KUTIPAN HALAMAN
Ya saat aku masih MI, aku hanya melihat kakakku dan teman-teman yang sekolah MTs begitu repot untuk berangkat sekolah saat musim hujan. Di desaku tidak ada MTs. Sampai sekarang juga tidak ada padahal kata ibu, dulu sebelum di desa tetangga ada sekolah, di desa kami sudah ada Tsanawiyah. Dulu, di desa kamilah pusat persekolahan. Aku tidak tahu kapan mulai robohnya madarasah-madrasah itu. Mengapa sekarang hanya tinggal MI, SD, dan TK.

Seperti kebanyakan anak yang laian, setelah lulus MI, aku melanjutkan ke MTs di desa tetangga, di seberang sungai. Kami menyebutnya brang lor. Itu singkatan dari Seberang Lor alias seberang utara. Desa kami di sebelah selatan sungai. Namanya Tedunan kecamatan Wedung, kabupaten Demak. Orang-orang menyebutnya Dunan Kidul. Tambahan kata kidul tentu untuk membedakan dengan Dunan Lor. Dunan Lor alias Tedunan Lor adalah brang lor itu sendiri. Dia adalah desa di sebelah utara sungai. Ya namanya desa tedunan, kecamatan Kedung kabupaten Jepara. Kami sering iri dengan dengan Brang lor. Kelihatannya tanahnya lebih subur, sumber airnya tawar sehingga cukup banyak pohon mangga bahkan rambutan tumbuh di pekarang-pekarang rumah. Brang lor juga kelihatan lebih maju. Jalannya sudah berasapal entah sejak kapan. Seingatku sejak aku kecil jalan itu sudah bersapal. Di jalan itulah orang-orang desaku bisa menunggu angkutan untuk pergi ke kota atau setidaknya ke kecamatan. Kalau mau beli tivi ke sanalah arahnya.

DATA YANG DISEDIAKAN
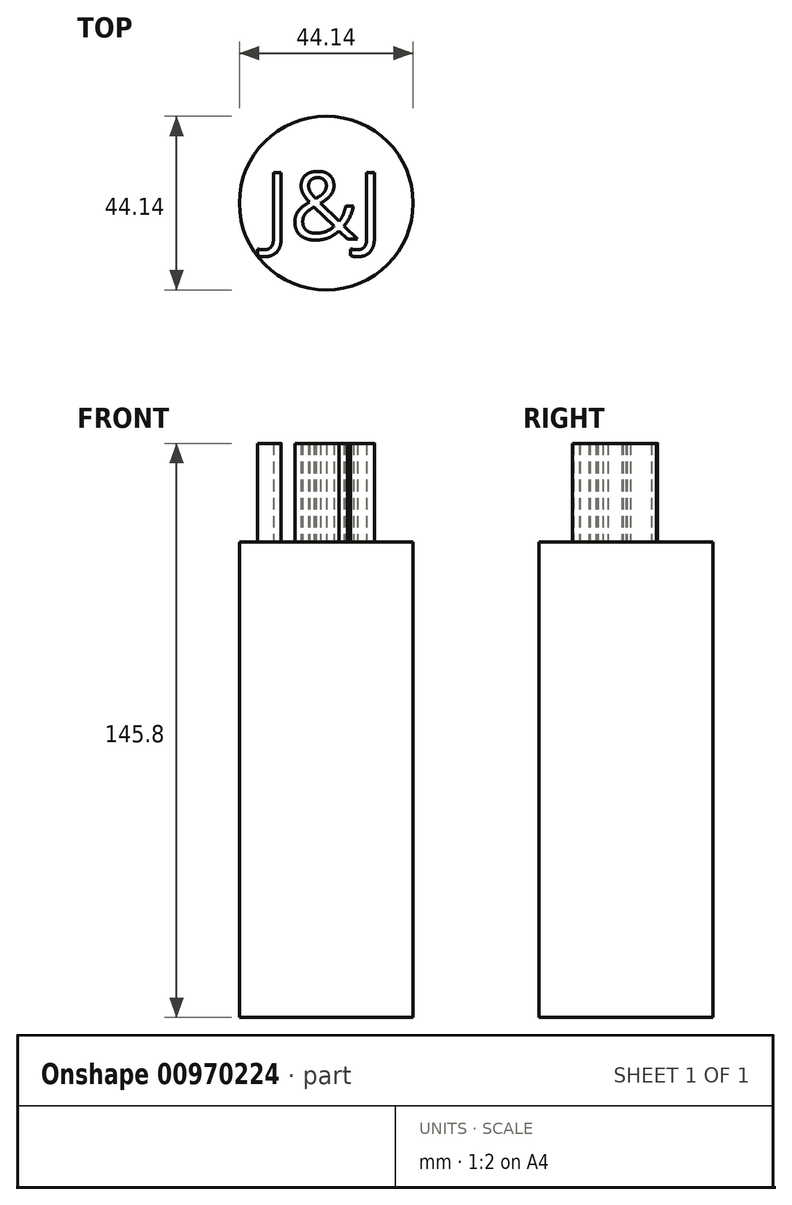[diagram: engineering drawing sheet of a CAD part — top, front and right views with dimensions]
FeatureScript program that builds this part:
annotation { "Feature Type Name" : "Feature", "Feature Type Description" : "" }
export const myFeature = defineFeature(function(context is Context, id is Id, definition is map)
    precondition{}
    {
        {
            var Q0;
            Q0=qCreatedBy(makeId("Top.planeOp"),FACE);
            var sketch = newSketch(context, id + "F0", { "sketchPlane" : qUnion([Q0])});
            skCircle(sketch, "E0", {"center": v(0, 0) * mm, "radius": 18.9 * mm});
            skSolve(sketch);
        }
        {
            var Q0;
            Q0=qCreatedBy(makeId("Top.planeOp"),FACE);
            var sketch = newSketch(context, id + "F1", { "sketchPlane" : qUnion([Q0])});
            skCircle(sketch, "E1", {"center": v(0, 0) * mm, "radius": 22.07 * mm});
            skSolve(sketch);
        }
        {
            var Q0;
            Q0=makeQuery(id+"F1.imprint","IMPRINT",FACE,{"disambiguationData":[TD([[makeQuery(id+"F1.imprint","IMPRINT",EDGE,{"derivedFrom":sQuery(id+"F1.wireOp",EDGE,"E1")}),1.0]])]});
            extrude(context, id + "F2", {"entities" : qUnion([Q0]), "depth" : 120.8 * mm, "offsetDistance" : 25 * mm});
        }
        {
            var Q0;
            Q0 = qSketchRegion(id + "F0", true);
            extrude(context, id + "F3", {"entities" : qUnion([Q0]), "operationType" : NewBodyOperationType.ADD, "depth" : 25 * mm, "offsetDistance" : 25 * mm});
        }
        {
            var Q0;
            Q0=makeQuery(id+"F2.opExtrude","CAP_FACE",FACE,{"disambiguationData":[OSD([sQuery(id+"F1.wireOp",EDGE,"E1")])],"isStart":false});
            var sketch = newSketch(context, id + "F4", { "sketchPlane" : qUnion([Q0])});
            skText(sketch, "E2", { "text": "J&J", "fontName": "OpenSans-Regular.ttf"});
            const initialGuessF4  = {"E2": [-0.01563, -0.00917, 1, 0, 0.0171]};
            skSetInitialGuess(sketch, initialGuessF4);
            skSolve(sketch);
        }
        {
            var Q0;
            Q0 = qSketchRegion(id + "F4", true);
            extrude(context, id + "F5", {"entities" : qUnion([Q0]), "operationType" : NewBodyOperationType.ADD, "depth" : 25 * mm, "offsetDistance" : 25 * mm});
        }
    });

URAIAN TUGAS
Tuliskan kembali secara persis bagian kutipan tentang Desa Tedunan di atas, yaitu dari "Ya saat aku" hingga "SD, dan TK.", termasuk kedua batas tersebut.

JAWABAN LATIHAN
Ya saat aku masih MI, aku hanya melihat kakakku dan teman-teman yang sekolah MTs begitu repot untuk berangkat sekolah saat musim hujan. Di desaku tidak ada MTs. Sampai sekarang juga tidak ada padahal kata ibu, dulu sebelum di desa tetangga ada sekolah, di desa kami sudah ada Tsanawiyah. Dulu, di desa kamilah pusat persekolahan. Aku tidak tahu kapan mulai robohnya madarasah-madrasah itu. Mengapa sekarang hanya tinggal MI, SD, dan TK.